See Schad v. Arizona, supra, 501 U.S. at 633 (plurality
opinion).
The jurors agreed unanimously on what crime Moore
had committed—agreed in other words that he had
taken a step toward accomplishing the goal of the conspiracy,
had gone beyond mere words. Yates v. United
States, 354 U.S. 298, 334 (1957), overruled on other
grounds by Burks v. United States, 437 U.S. 1 (1978).
That they may have disagreed on what step he took
was inconsequential, especially since they didn’t have
to find that the step was itself a crime, Braverman v.
United States, 317 U.S. 49, 53 (1942); United States v. Soy,
454 F.3d 766, 768 (7th Cir. 2006), or even base conviction
on an overt act charged in the indictment. United States
v. McKinney, 954 F.2d 471, 476-77 (7th Cir. 1992); United
States v. Pomales-Lebrón, 513 F.3d 262, 269 (1st Cir. 2008).
The requirement of proving an overt act is a statutory
afterthought. Conspiracy was criminal at common law
without an overt act, United States v. Shabani, 513 U.S. 10,
13-14 (1994), and remains so with regard to conspiracies
to violate the federal drug laws, for example. 21 U.S.C.

--------

**Short problem 1:**
Answer these questions about the conspiracy passage:
(a) On what did the jurors agree unanimously?
(b) Which case overruled Yates v. United States on other grounds?
(c) What does the passage call the requirement of proving an overt act?
**Short problem 2:**
Rewrite the part of the conspiracy passage that opens with the words containing "The jurors agreed" and closes with "U.S. 1 (1978).", substituting "jury members" for "jurors".

**Material:**
--------

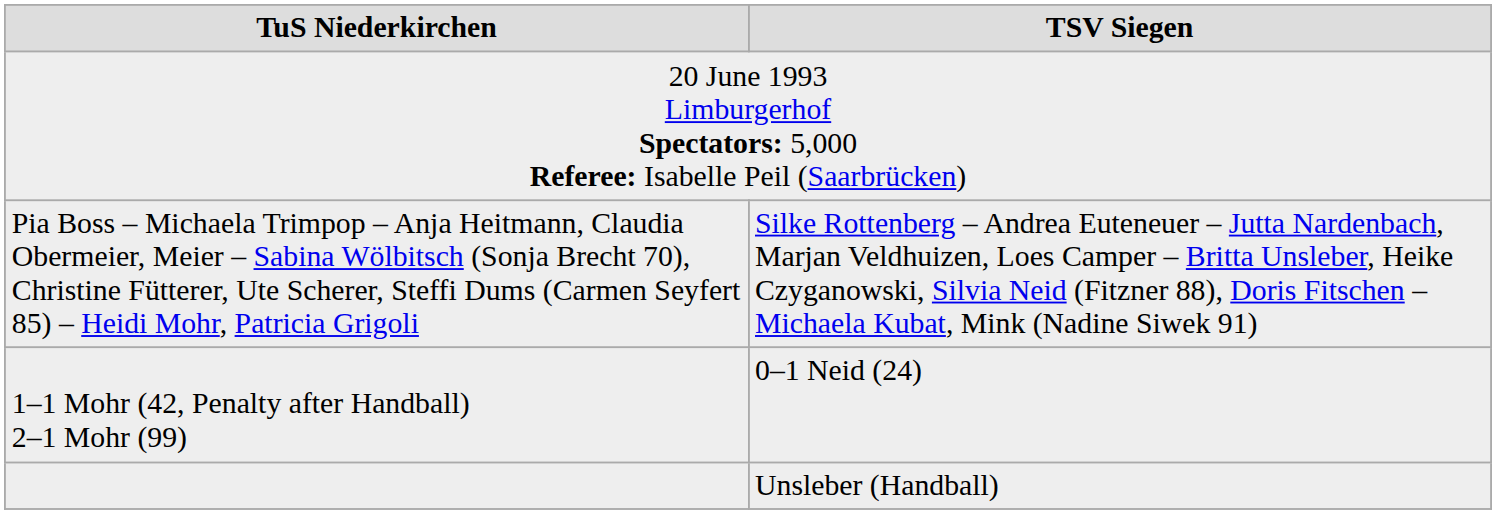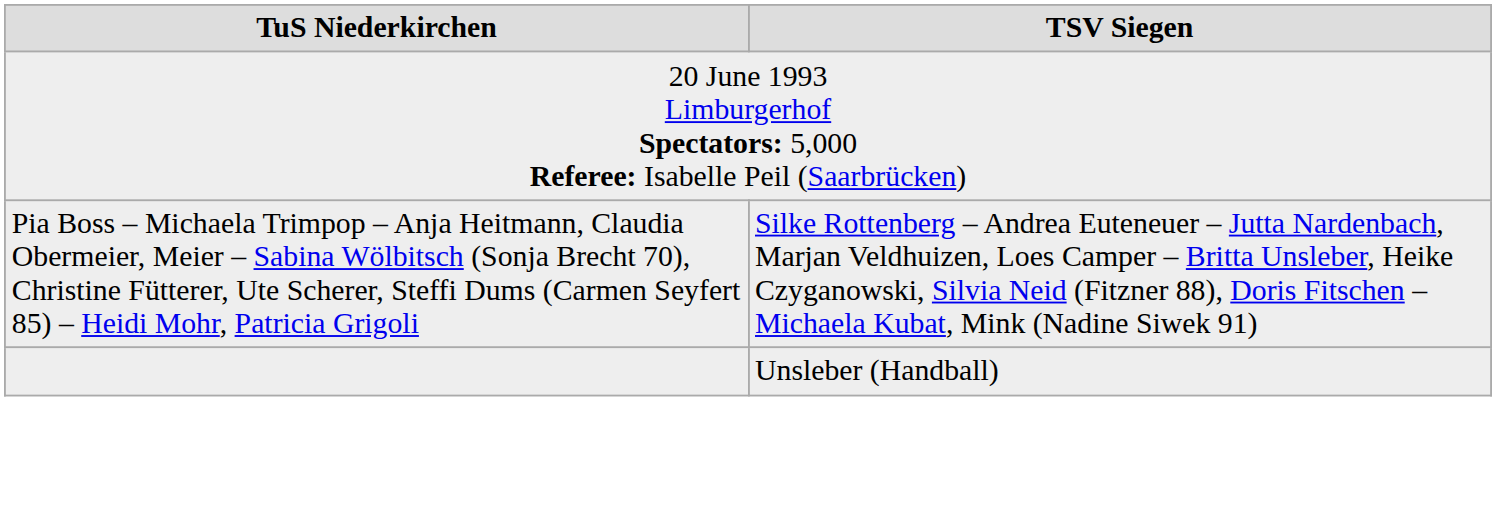- row: 1–1 Mohr (42, Penalty after Handball) 2–1 Mohr (99) | 0–1 Neid (24)
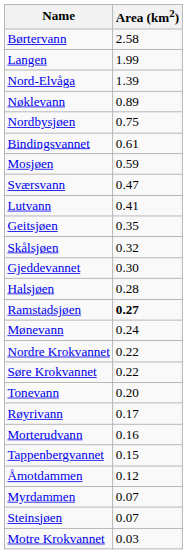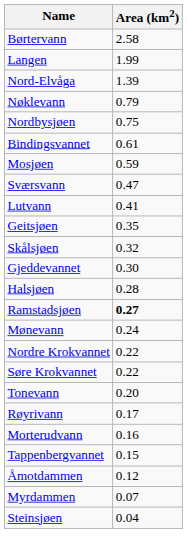Nøklevann | Area (km2): 0.89 -> 0.79
Steinsjøen | Area (km2): 0.07 -> 0.04
- row: Motre Krokvannet | 0.03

--------

**Final result 1:**
(a) They agreed on what crime Moore had committed: that he had taken a step toward accomplishing the goal of the conspiracy and had gone beyond mere words.
(b) Burks v. United States, 437 U.S. 1 (1978).
(c) A statutory afterthought.

**Final result 2:**
The jury members agreed unanimously on what crime Moore
had committed—agreed in other words that he had
taken a step toward accomplishing the goal of the conspiracy,
had gone beyond mere words. Yates v. United
States, 354 U.S. 298, 334 (1957), overruled on other
grounds by Burks v. United States, 437 U.S. 1 (1978).